Candidato independente critica estagnação no processo e propõe medidas imediatas para valorização do espaço classificado como Monumento Nacional
Ricardo Silva, candidato independente à presidência da Câmara Municipal de Braga, lançou este domingo um apelo público a Ricardo Rio, atual presidente da autarquia, para que assuma diretamente a gestão do processo do Parque Verde das Sete Fontes, defendendo que a intervenção no local não pode continuar a ser adiada.
“Há 12 anos que ouvimos promessas eleitorais sobre o Parque das Sete Fontes. Se nos primeiros anos houve algum avanço, nos últimos quatro temos assistido a uma estranha estagnação”, sublinhou Ricardo Silva, que relembra que este ano se assinalam 30 anos desde o início da classificação do Complexo como Monumento Nacional.
O candidato aponta incoerências na atual gestão da Câmara de Braga, referindo declarações contraditórias entre o presidente Ricardo Rio e o vereador responsável pelo urbanismo.
“Temos um presidente que garante que parte do parque pode ser disponibilizada até ao final do mandato, enquanto o vereador afirma que é mentira pôr prazos na sua concretização.

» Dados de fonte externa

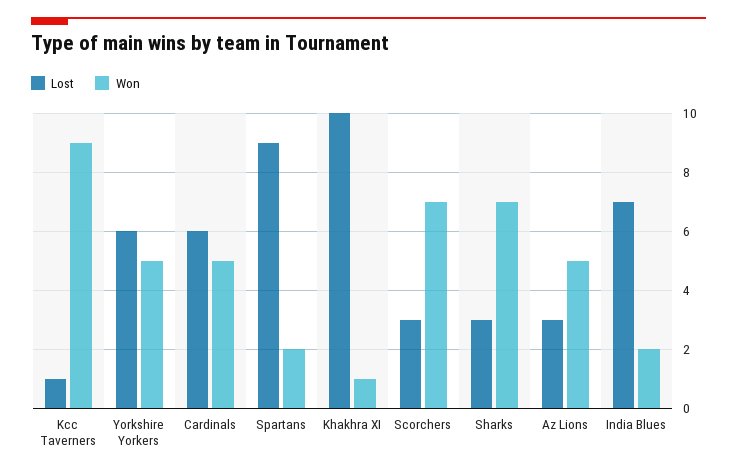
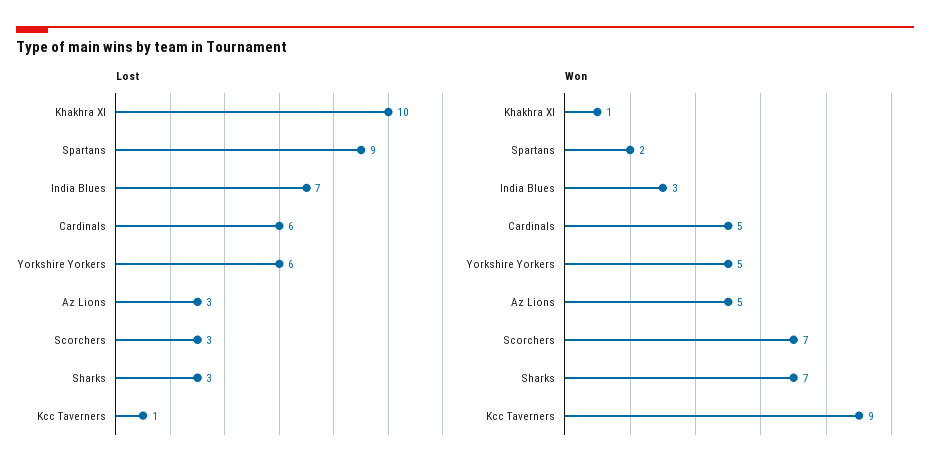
Won, India Blues: 2 -> 3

Isto revela desnorte político”, denuncia.
“A câmara não fez o mínimo exigível”
Ricardo Silva critica ainda a ausência de condições mínimas no espaço: não há sinalética, caixotes do lixo, informação sobre fauna e flora, nem transporte público eficaz até ao local. Considera também que a câmara não tem uma estratégia de valorização ambiental nem de promoção cultural do espaço.
“Não há qualquer plano de visitas guiadas, musealização das Mães de Água ou combate às espécies invasoras. Tudo o que se faz é por iniciativa espontânea dos cidadãos”, lamenta.

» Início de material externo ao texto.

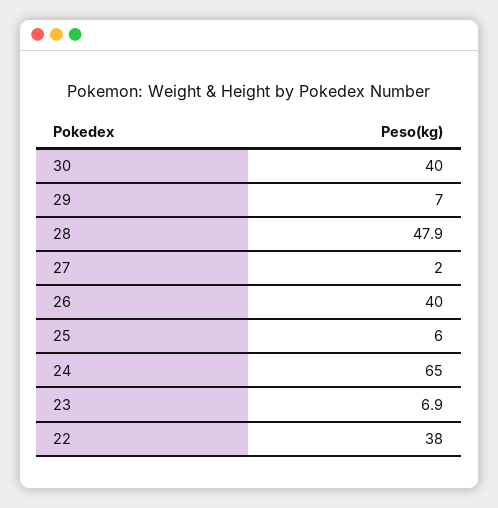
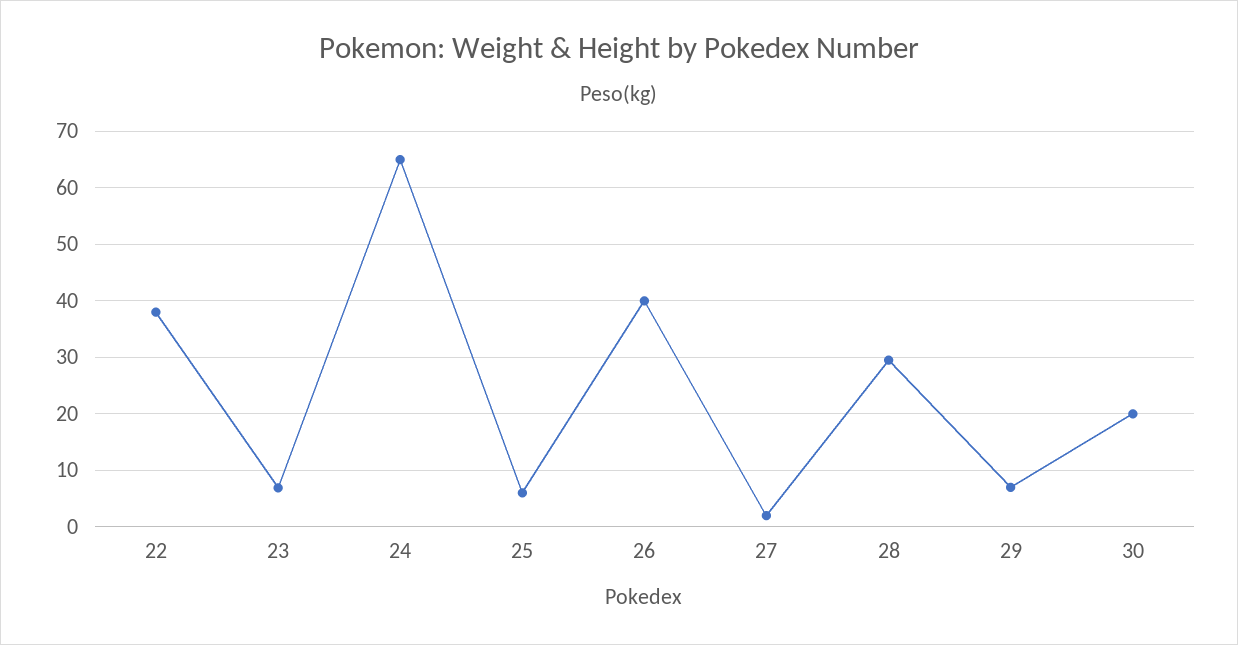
30: 40 -> 20
28: 47.9 -> 30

Propostas imediatas para valorização
Caso seja eleito, Ricardo Silva propõe criar uma equipa pluridisciplinar dedicada exclusivamente às Sete Fontes, com um plano de ação que inclui:
- Sinalética e papeleiras no espaço e pela cidade;
- Roteiros de visitas guiadas às galerias, às Mães de Água e ao parque;
- Levantamento da biodiversidade do local e publicação dos dados;
- Combate às espécies invasoras e plantação de árvores autóctones;
- Criação de uma linha dos TUB dedicada, com frequência regular.
“Se esperarmos pela última licença construtiva, o parque só estará pronto daqui a 30 anos. Braga não pode continuar refém desta lógica urbanística”, alerta.
Ricardo Silva termina com um apelo direto ao presidente da autarquia:
“Assuma pessoalmente este processo. Não deixe que o seu mandato termine hipotecando o futuro do Parque Verde das Sete Fontes.”